Klassifikation psychischer Störungen

Stimmungsstörungen

Diese Störungen sind durch eine Stagnation im emotionalen Spektrum gekennzeichnet:

  • Depression: Gefühle von tiefer Traurigkeit.
  • Manie: Zustand der Euphorie, große Redseligkeit und extreme Aktivität.
  • Bipolare Störungen: Wechsel zwischen depressiven und manischen Episoden, oft beeinflusst durch biologische und soziale Faktoren.

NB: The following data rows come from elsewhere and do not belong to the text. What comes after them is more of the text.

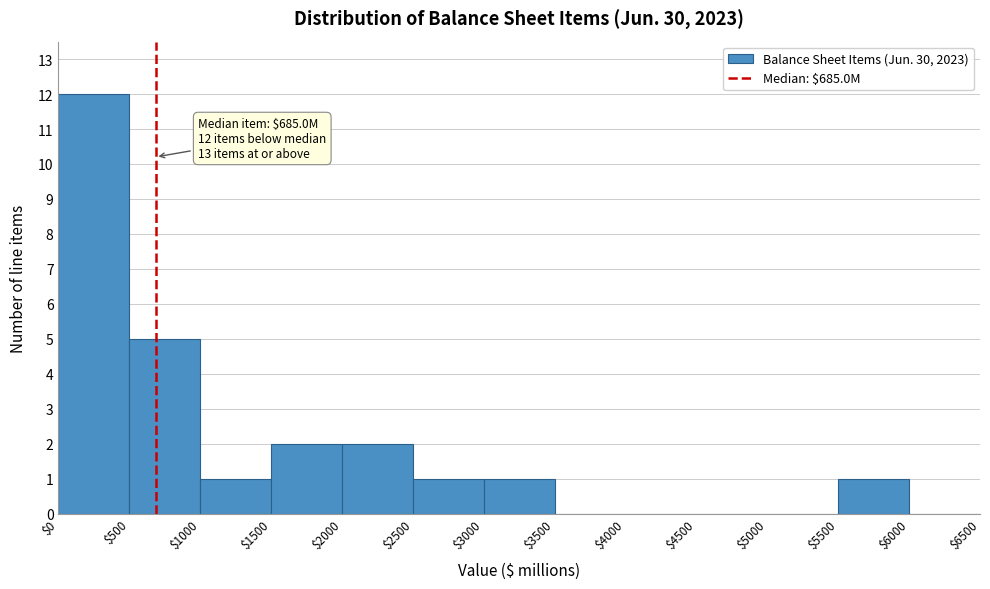

Which range on the x-axis has the tallest bar?

$0 to $500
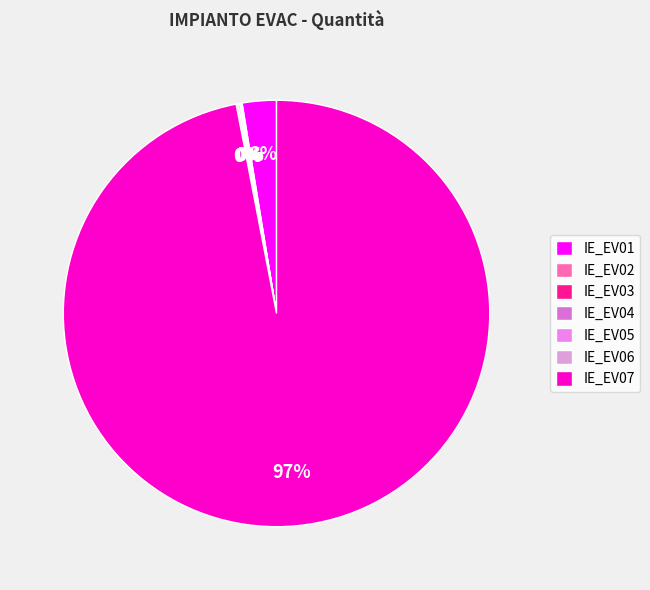

Count the number of slices in the pie.

7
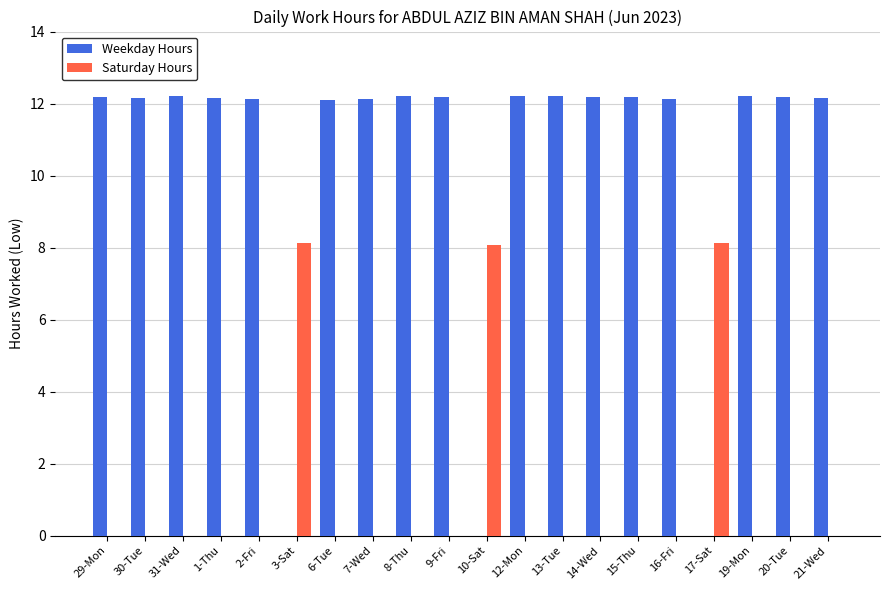

Is the value of Weekday Hours at 16-Fri greater than the value of Saturday Hours at 6-Tue?

Yes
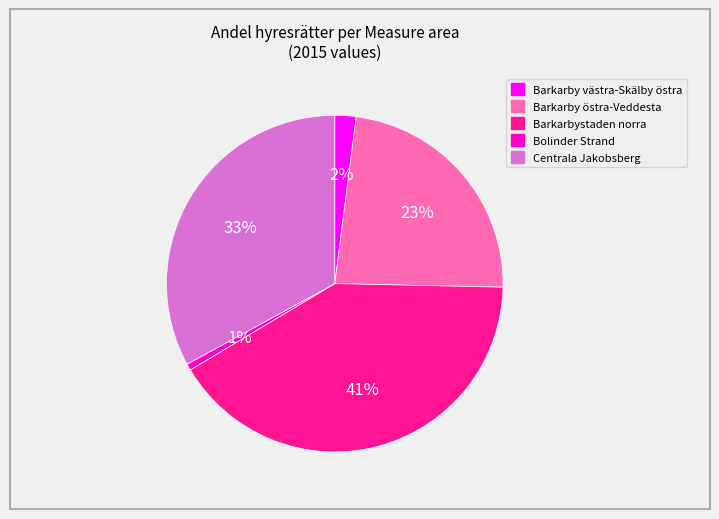

Is there any slice that represents more than half of the pie?

No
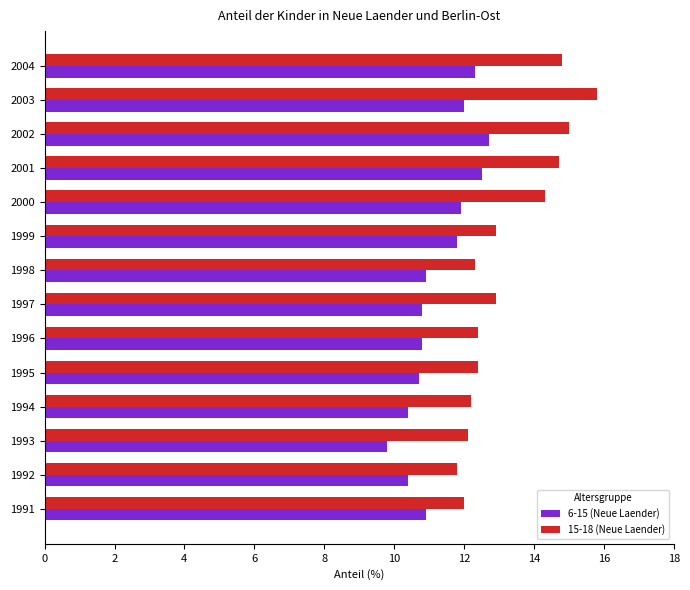

How many series are shown in this chart?

2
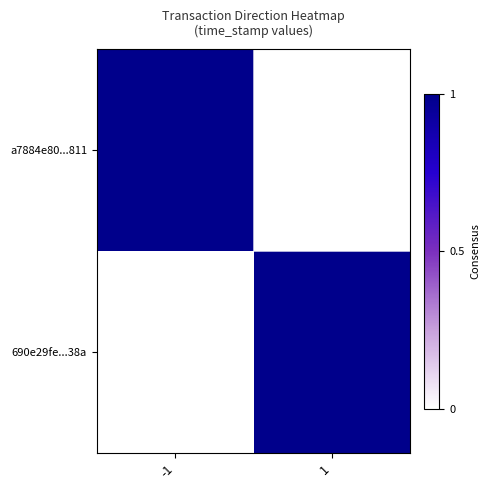

At which category is the sum across all series the highest?

-1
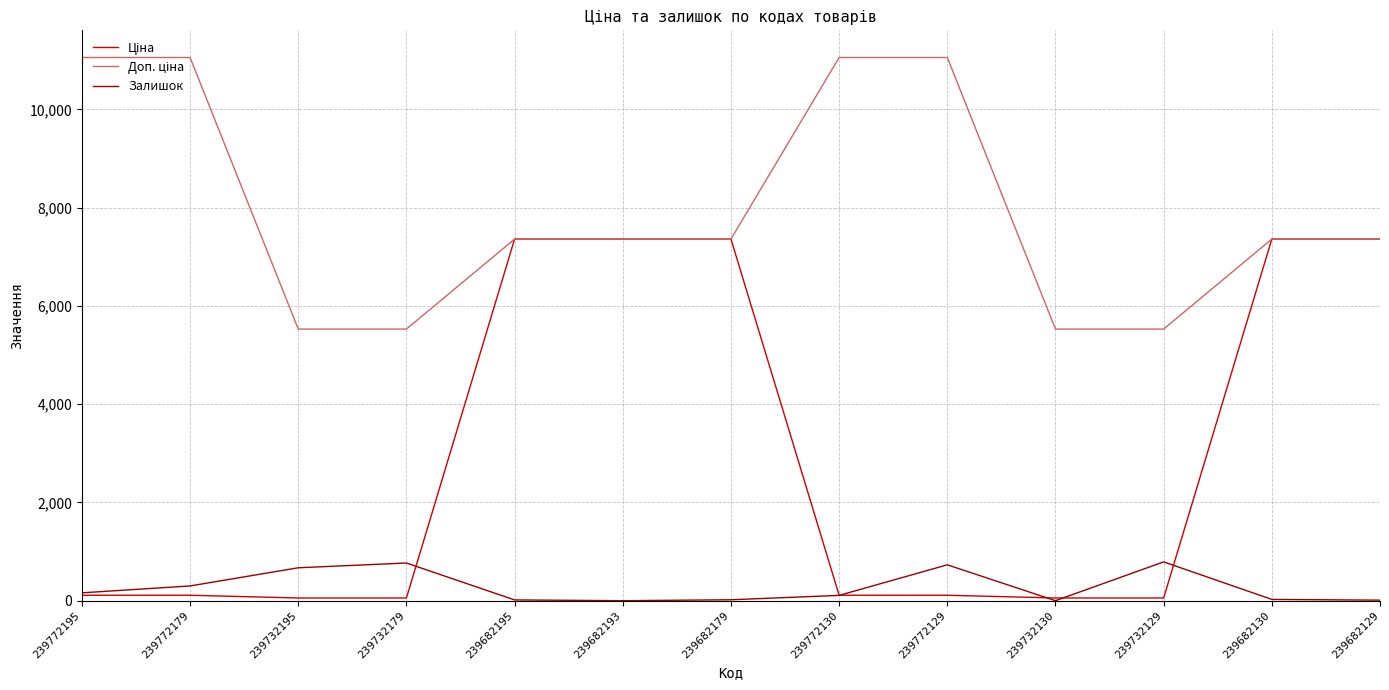

True or false: Залишок has a value of 546.4 at 239732130.

False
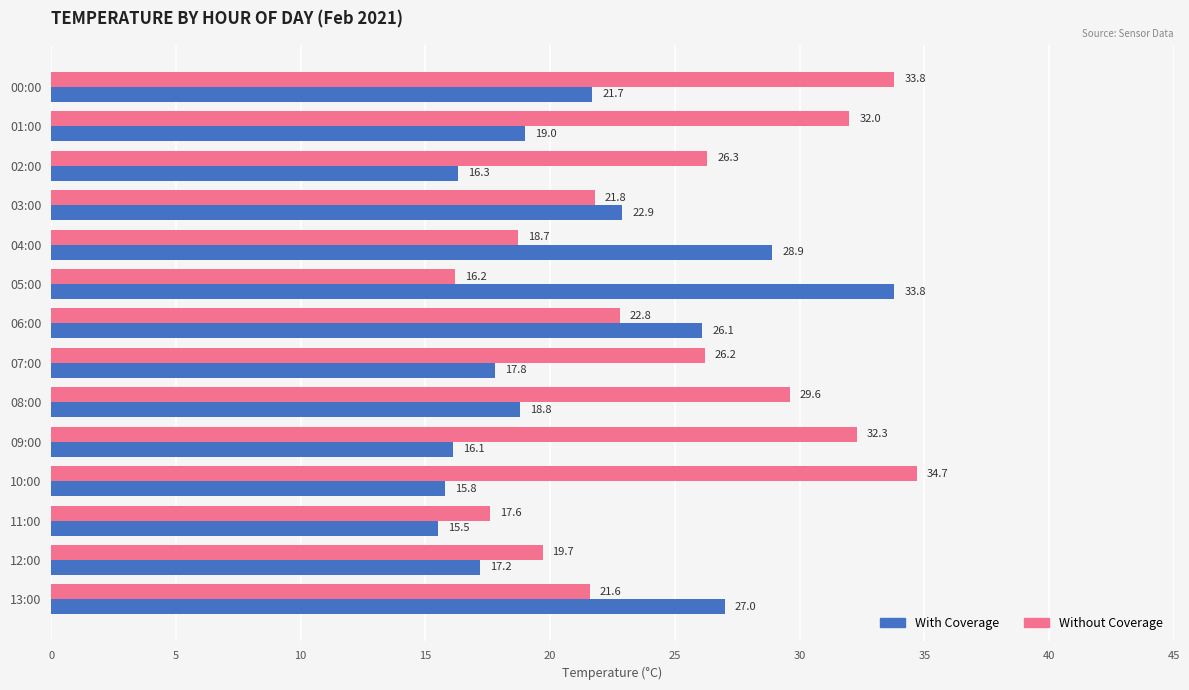

Rank the series by their maximum value, from lowest to highest.

With Coverage, Without Coverage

Angst- und somatoforme Störungen

  • Angststörungen: Gekennzeichnet durch übertriebene oder unmotivierte Angstreaktionen. Spezifische Phobien (z. B. Agoraphobie) sind irrationale Ängste vor bestimmten Situationen.
  • Somatoforme Störungen: Körperliche Symptome treten ohne organische Ursache auf (z. B. Konversionsstörung/Hysterie, Lähmungen, Blindheit oder Somatisierung wie Schwindel und Schmerzen).

Dissoziative Störungen

Dissoziation bedeutet Trennung. Ein Teil der Persönlichkeit distanziert sich vom Rest:

  • Multiple Persönlichkeitsstörung: Ein extremer Abwehrmechanismus.
  • Entpersönlichung: Das Phänomen, sich selbst von außen zu betrachten.
  • Dissoziative Amnesie und Fugue: Das Vergessen traumatischer Episoden oder der eigenen Identität.

Persönlichkeitsstörungen

  • Schizoide Persönlichkeit: Mangel an Lust oder Unfähigkeit zu sozialen Beziehungen.
  • Paranoide Persönlichkeit: Gekennzeichnet durch Misstrauen und die Interpretation der Absichten anderer als bösartig.
  • Abhängige Persönlichkeit: Unfähigkeit, eigene Entscheidungen zu treffen; geringe persönliche Autonomie.
  • Vermeidende Persönlichkeit: Ähnlich der schizoiden Persönlichkeit, jedoch besteht der Wunsch nach sozialen Kontakten, der durch Schüchternheit und Angst vor Ablehnung verhindert wird.
  • Narzisstische Persönlichkeitsstörung: Übersteigertes Selbstbild, Fantasien von Erfolg, arrogantes Verhalten und Mangel an Empathie.
  • Borderline-Persönlichkeit: Impulsivität, Instabilität und eine starke Tendenz zur Selbstzerstörung.
  • Antisoziale Persönlichkeitsstörung (Psychopathie/Soziopathie): Manipulation, Betrug und Ausbeutung anderer ohne Schuldgefühle.